Reading passage |

-------------------------

HiCache++ forecasts with Dynamic Mode Decomposition (Prony) — DMD (Schmid 2010) is the
SVD-regularised generalisation of Prony's method (1795): identify the linear propagator
A from raw velocity snapshots (F_{t+1} ≈ A F_t), eigendecompose it once, and predict any
(fractional) horizon k by eigenvalue powers:
F_{t+k} ≈ Φ (λ**k ⊙ b), b = Φ⁺ F_t
It is exact on exponential trajectories (the solution class) — the property polynomials lack — so it holds quality at skip intervals where Hermite/Taylor drift.
How it compares
Every modern feature cache skips the network on most steps and forecasts the velocity; they differ in the basis used to extrapolate. The basis is what sets the skip ceiling, because a diffusion feature trajectory is (locally) a sum of exponentials, not a polynomial. HiCache++'s basis is the Dynamic Mode Decomposition (Prony) exponential:
| Method | Forecast basis | Exact on the feature-ODE class | Extrapolation | Max lossless skip* |
|---|---|---|---|---|
| TaylorSeer | monomial (Taylor) | ✗ | diverges | small |
| HiCache | scaled-Hermite | ✗ | drifts | interval‑3 |
| FoCa · Padé · Chebyshev | rational / orthogonal poly | ✗ | drifts | small–moderate |
| HiCache++ (this work) | exponential (DMD / Prony) | ✓ exact | bounded, correct asymptotics | interval‑5–6 |
*measured on Hunyuan3D-2.1 / SAM3D-slat (see Results). A polynomial basis is only a local truncation of the exponential, so it is accurate for a tiny skip and diverges as the horizon grows; the exponential basis is the exact solution class, so it stays lossless further out — and the exponential forecaster admits fractional horizons, so it forecasts sub-steps between compute steps exactly.
Why exponentials (the math)

-------------------------

Given information |

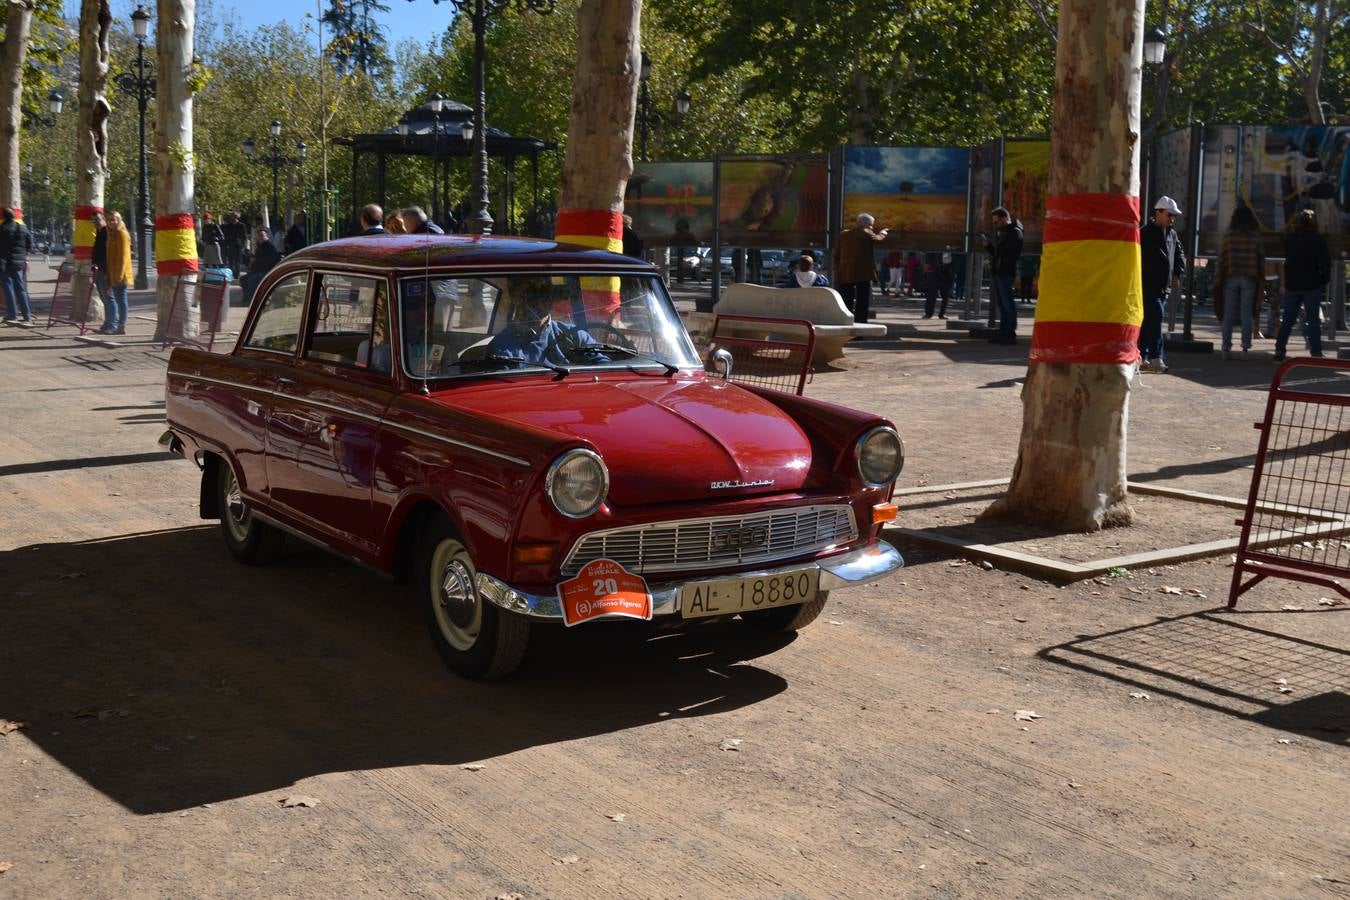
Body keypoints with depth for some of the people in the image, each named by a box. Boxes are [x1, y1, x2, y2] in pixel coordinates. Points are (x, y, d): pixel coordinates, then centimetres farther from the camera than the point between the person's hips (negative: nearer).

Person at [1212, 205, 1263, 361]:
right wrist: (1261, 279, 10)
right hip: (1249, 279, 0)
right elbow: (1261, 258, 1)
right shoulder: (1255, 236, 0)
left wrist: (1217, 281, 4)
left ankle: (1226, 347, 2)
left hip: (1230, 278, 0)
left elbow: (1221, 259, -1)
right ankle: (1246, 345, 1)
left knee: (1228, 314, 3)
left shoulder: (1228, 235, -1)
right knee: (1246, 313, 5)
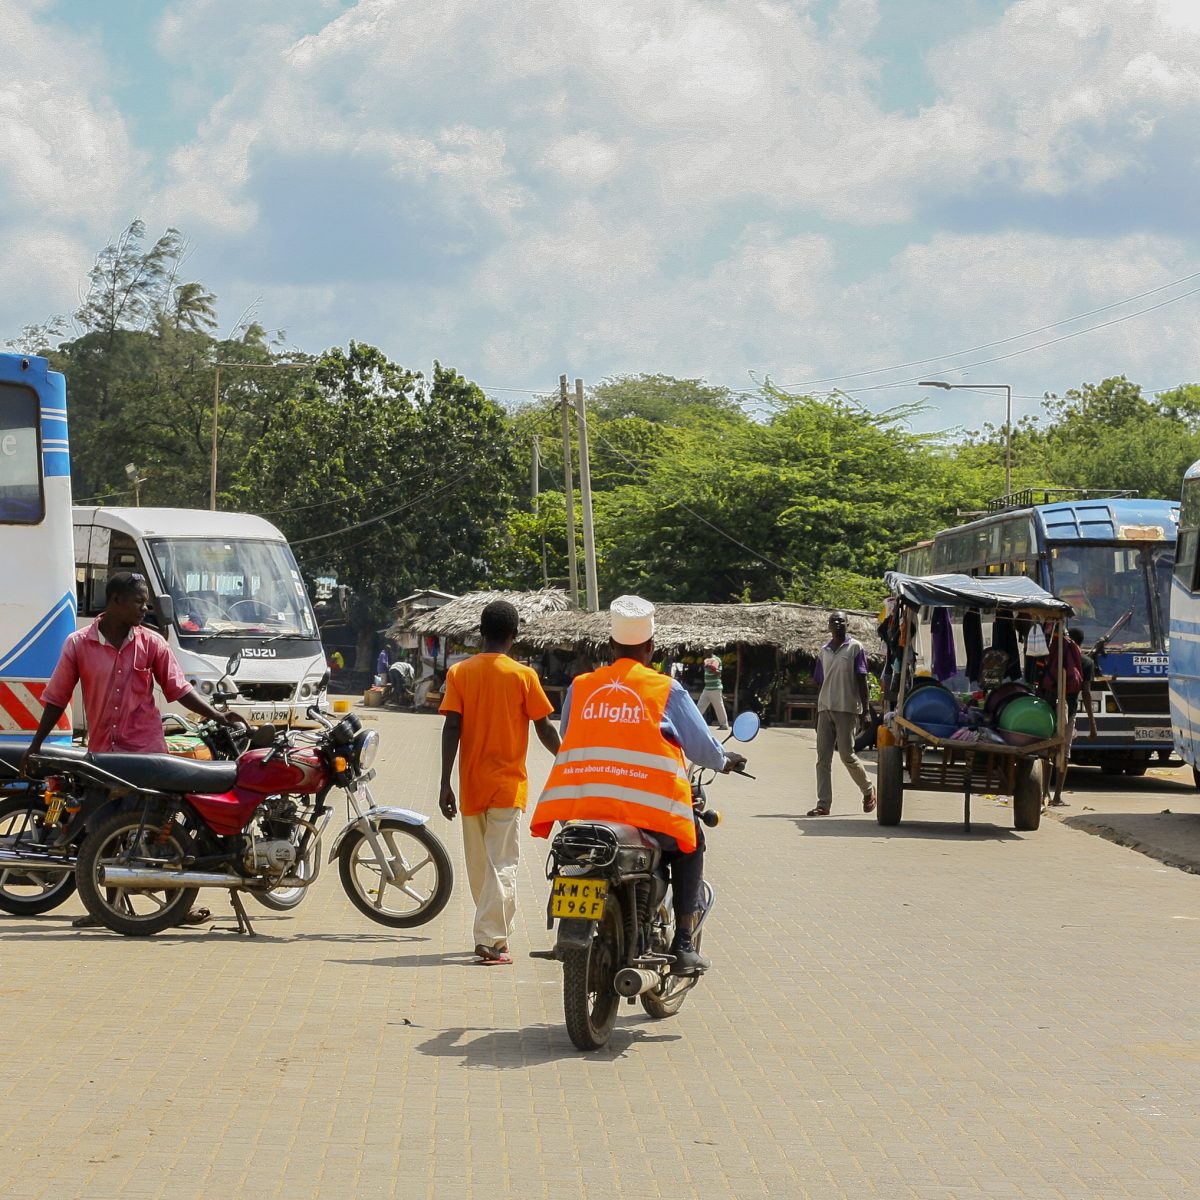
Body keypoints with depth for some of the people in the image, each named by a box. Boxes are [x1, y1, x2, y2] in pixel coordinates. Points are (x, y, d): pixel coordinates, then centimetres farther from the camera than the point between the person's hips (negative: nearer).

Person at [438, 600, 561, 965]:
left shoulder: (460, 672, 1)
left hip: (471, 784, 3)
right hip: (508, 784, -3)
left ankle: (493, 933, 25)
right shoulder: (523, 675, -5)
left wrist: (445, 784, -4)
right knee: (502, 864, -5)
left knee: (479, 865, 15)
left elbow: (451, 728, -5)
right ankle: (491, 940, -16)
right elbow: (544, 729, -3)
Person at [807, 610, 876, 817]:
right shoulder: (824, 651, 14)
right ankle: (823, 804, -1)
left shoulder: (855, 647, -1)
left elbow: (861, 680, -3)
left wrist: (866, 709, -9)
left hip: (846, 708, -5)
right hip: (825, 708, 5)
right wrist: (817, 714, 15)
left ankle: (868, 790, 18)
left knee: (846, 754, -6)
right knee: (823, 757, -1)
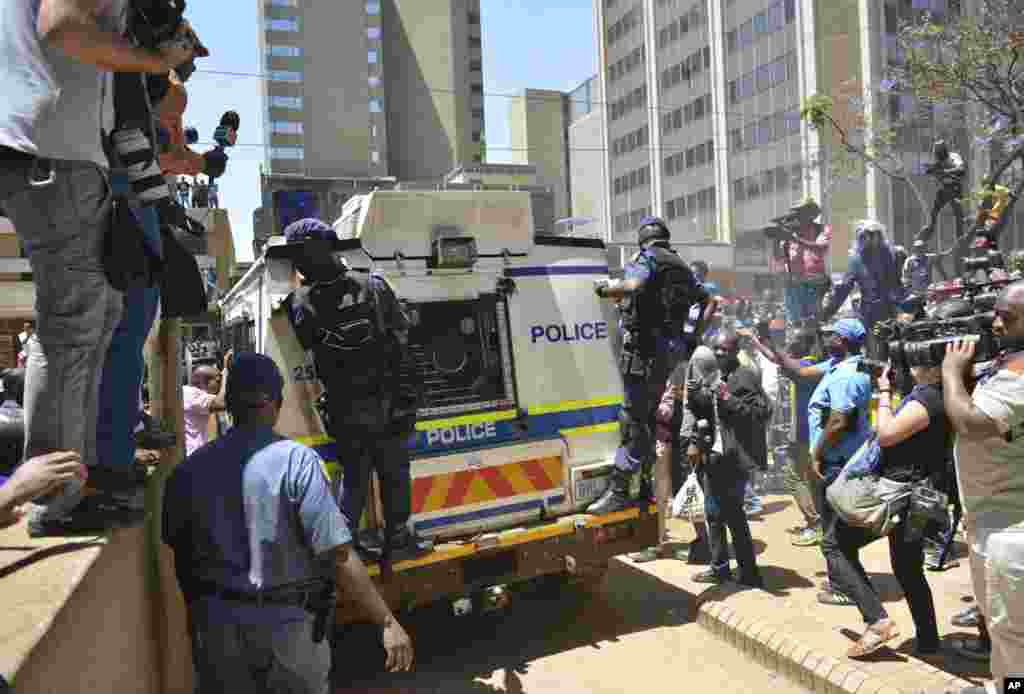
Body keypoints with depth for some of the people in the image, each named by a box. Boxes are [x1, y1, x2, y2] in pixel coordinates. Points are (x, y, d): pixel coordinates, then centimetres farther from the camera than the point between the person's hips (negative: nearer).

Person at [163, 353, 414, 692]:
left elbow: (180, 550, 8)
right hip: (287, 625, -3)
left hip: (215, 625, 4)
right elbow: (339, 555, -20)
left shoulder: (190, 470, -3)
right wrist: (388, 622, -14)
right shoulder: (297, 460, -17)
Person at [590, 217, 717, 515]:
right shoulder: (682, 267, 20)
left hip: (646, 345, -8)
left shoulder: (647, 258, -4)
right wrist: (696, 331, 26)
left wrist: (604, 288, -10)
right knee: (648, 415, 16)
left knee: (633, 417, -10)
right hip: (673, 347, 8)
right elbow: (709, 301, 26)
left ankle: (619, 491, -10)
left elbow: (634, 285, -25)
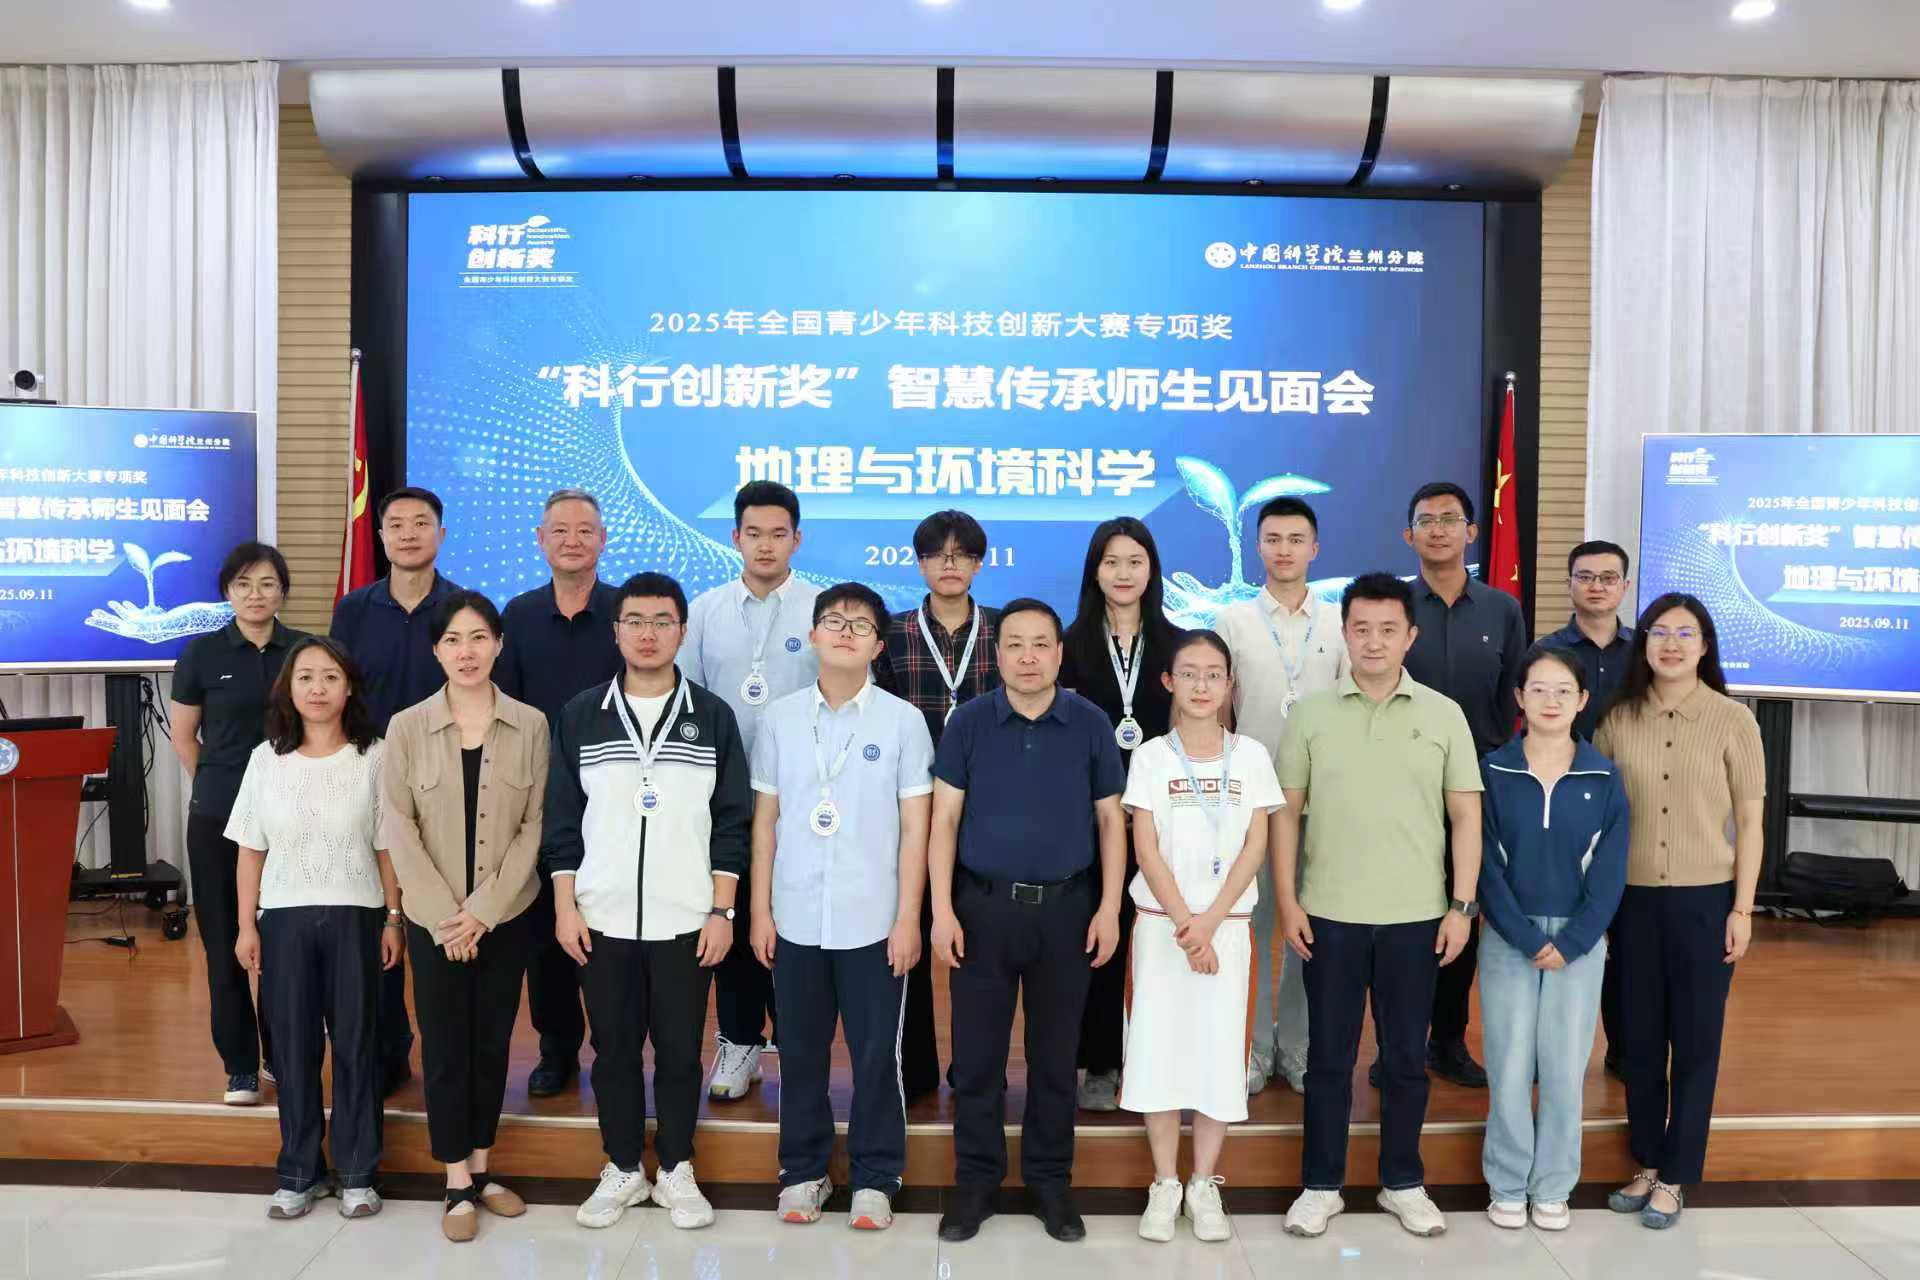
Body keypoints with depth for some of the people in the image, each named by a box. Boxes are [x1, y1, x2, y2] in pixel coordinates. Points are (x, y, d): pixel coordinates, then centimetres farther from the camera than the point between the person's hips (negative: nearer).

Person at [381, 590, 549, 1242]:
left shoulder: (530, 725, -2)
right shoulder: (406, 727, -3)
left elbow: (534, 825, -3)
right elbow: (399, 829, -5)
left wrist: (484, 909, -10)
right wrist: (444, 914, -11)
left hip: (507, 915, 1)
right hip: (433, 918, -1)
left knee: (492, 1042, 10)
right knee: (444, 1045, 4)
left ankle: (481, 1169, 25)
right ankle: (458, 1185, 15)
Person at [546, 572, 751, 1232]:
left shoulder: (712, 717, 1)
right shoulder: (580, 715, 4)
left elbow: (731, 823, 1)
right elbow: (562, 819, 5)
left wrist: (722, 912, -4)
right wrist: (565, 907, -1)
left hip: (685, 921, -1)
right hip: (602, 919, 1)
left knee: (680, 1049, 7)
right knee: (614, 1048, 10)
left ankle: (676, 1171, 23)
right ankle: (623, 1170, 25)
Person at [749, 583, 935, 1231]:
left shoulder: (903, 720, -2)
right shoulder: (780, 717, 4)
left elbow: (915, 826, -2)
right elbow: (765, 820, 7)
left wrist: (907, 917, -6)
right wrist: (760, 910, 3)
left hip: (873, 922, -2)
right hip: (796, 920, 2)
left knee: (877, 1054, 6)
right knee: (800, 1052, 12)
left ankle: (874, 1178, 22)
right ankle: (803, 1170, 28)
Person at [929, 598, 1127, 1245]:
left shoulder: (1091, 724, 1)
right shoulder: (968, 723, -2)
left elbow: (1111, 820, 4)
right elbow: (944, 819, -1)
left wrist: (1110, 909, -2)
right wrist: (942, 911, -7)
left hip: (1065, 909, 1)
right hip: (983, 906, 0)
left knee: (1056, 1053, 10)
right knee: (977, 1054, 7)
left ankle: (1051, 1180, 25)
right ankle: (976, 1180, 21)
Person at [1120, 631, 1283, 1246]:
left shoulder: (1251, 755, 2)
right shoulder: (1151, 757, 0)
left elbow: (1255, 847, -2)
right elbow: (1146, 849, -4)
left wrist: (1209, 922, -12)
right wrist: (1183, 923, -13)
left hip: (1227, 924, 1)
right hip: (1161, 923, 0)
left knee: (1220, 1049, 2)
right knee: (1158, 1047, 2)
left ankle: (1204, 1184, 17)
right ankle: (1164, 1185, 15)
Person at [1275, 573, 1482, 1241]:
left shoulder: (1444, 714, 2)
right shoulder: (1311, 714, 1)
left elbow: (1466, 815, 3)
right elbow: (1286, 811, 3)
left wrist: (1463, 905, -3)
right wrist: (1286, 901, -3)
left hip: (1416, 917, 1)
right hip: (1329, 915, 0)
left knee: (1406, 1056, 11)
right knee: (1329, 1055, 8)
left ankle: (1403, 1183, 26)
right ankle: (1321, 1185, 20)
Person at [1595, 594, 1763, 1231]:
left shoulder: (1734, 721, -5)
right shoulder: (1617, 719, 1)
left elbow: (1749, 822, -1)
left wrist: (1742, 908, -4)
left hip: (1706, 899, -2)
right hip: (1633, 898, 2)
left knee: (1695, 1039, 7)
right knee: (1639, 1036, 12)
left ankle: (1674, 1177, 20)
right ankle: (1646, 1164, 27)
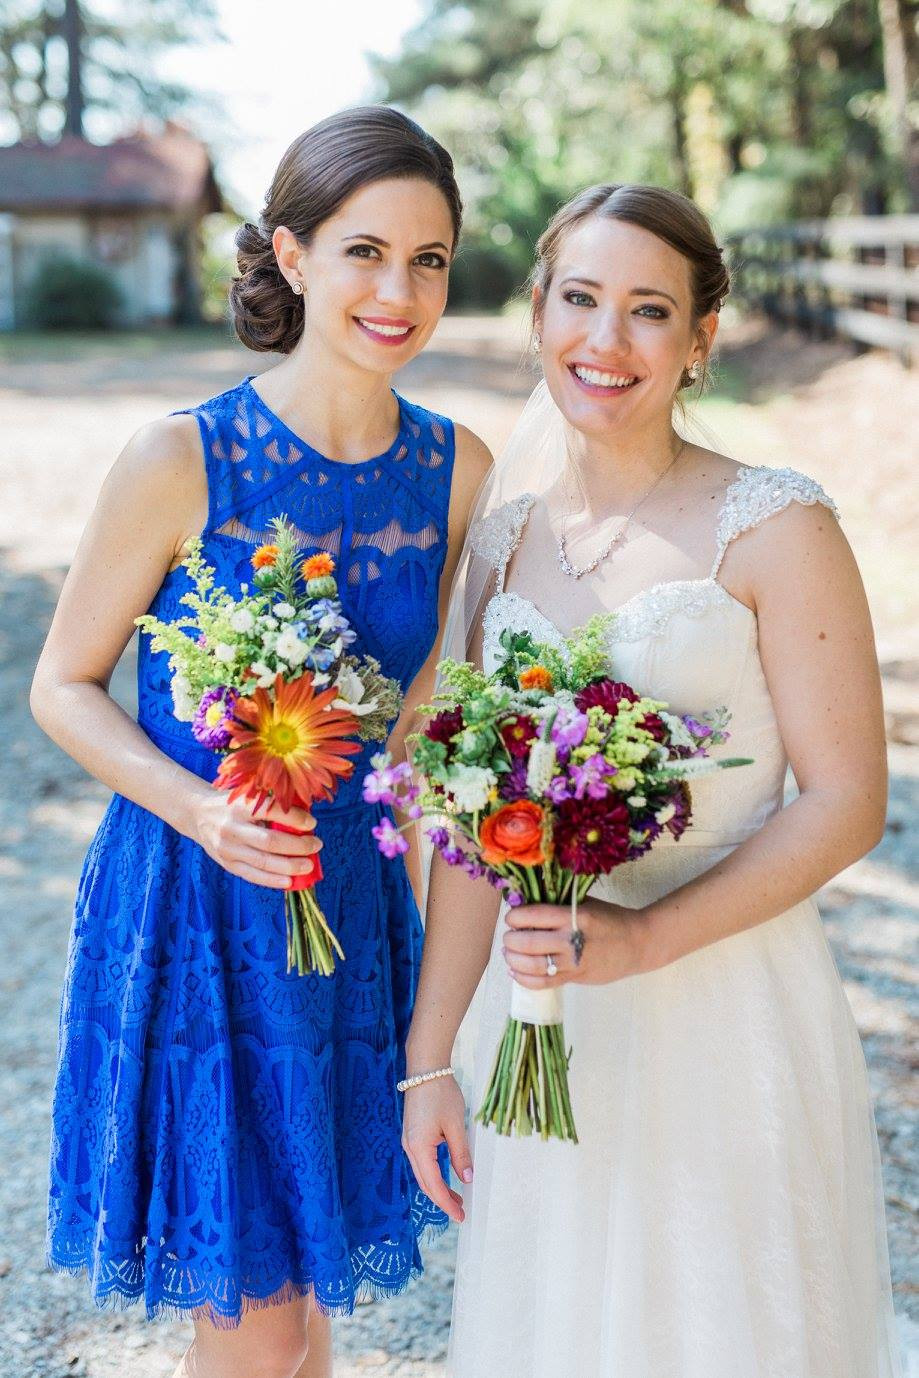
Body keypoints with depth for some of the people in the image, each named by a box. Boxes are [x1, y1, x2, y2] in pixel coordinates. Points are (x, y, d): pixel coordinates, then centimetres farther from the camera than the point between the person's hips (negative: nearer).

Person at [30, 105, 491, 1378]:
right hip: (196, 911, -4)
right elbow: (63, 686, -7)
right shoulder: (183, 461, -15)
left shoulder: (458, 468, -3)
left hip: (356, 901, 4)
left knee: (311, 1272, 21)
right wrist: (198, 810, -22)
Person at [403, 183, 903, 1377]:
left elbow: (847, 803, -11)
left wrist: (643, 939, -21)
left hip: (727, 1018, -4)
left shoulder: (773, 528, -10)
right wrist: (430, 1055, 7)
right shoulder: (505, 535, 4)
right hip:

-------------------------

Exercise instructions |
1. Rewrite the paragraph of the HiCache++ text that begins "Every modern feature cache skips" as a short bulleted list that keeps its main facts.
2. Reproduce the passage of the HiCache++ text starting at "HiCache++ forecasts with" and ending at "where Hermite/Taylor drift.", word for word.
3. Proceed with the HiCache++ text, picking up after its last line, the heading "Why exponentials (the math)".
The rows play no part in this work.

Responses for each task |
1.
- Modern feature caches skip the network on most steps and forecast the velocity.
- They differ in the basis they use to extrapolate.
- That basis sets the skip ceiling, because a diffusion feature trajectory is locally a sum of exponentials, not a polynomial.
- HiCache++ uses the Dynamic Mode Decomposition (Prony) exponential as its basis.

2.
HiCache++ forecasts with Dynamic Mode Decomposition (Prony) — DMD (Schmid 2010) is the
SVD-regularised generalisation of Prony's method (1795): identify the linear propagator
A from raw velocity snapshots (F_{t+1} ≈ A F_t), eigendecompose it once, and predict any
(fractional) horizon k by eigenvalue powers:
F_{t+k} ≈ Φ (λ**k ⊙ b), b = Φ⁺ F_t
It is exact on exponential trajectories (the solution class) — the property polynomials lack — so it holds quality at skip intervals where Hermite/Taylor drift.

3.
A diffusion/flow-matching sampler integrates dx/dt = v_θ(x, t). Across timesteps the
cached feature F_t (the CFG-combined velocity) evolves under a slowly-varying, near-linear
operator. The exact solution of a linear ODE Ḟ = M F is F_t = Σ_j a_j e^{μ_j t} — a sum
of exponentials with poles μ_j (damped if Re μ_j < 0, oscillatory if Im μ_j ≠ 0).
- Polynomial basis (Taylor monomials, Hermite): a local Taylor truncation of that exponential. Accurate for a tiny skip, diverges as the horizon grows → modest skip cap.
- Exponential basis — Dynamic Mode Decomposition (Prony): the exact function class. Fit
the poles
λ_j = e^{μ_j Δ}from snapshots and extrapolate with bounded, correct asymptotics.
The ≥4-snapshot floor. A real-valued trajectory spends two real degrees of freedom
on every complex pole (a conjugate pair r e^{±iω} → r^t cos ωt, r^t sin ωt). So even a
single oscillatory mode needs rank 3 to identify, i.e. 3 snapshot-pairs = 4 snapshots. With
only 2 pairs the fit aliases (empirically ~2e-1 error vs ~5e-9 at 3 pairs). Below the floor (or
across a non-uniform window) HiCache++ falls back to the Hermite forecast for warm-up.
Results (A/B, geometry-preserving)
All accelerators are training-free and geometry-preserving; the right A/B is how far the output drifts from the uncached/baseline geometry vs how much faster it runs. "DMD" below is the HiCache++ Dynamic Mode Decomposition (Prony) exponential basis.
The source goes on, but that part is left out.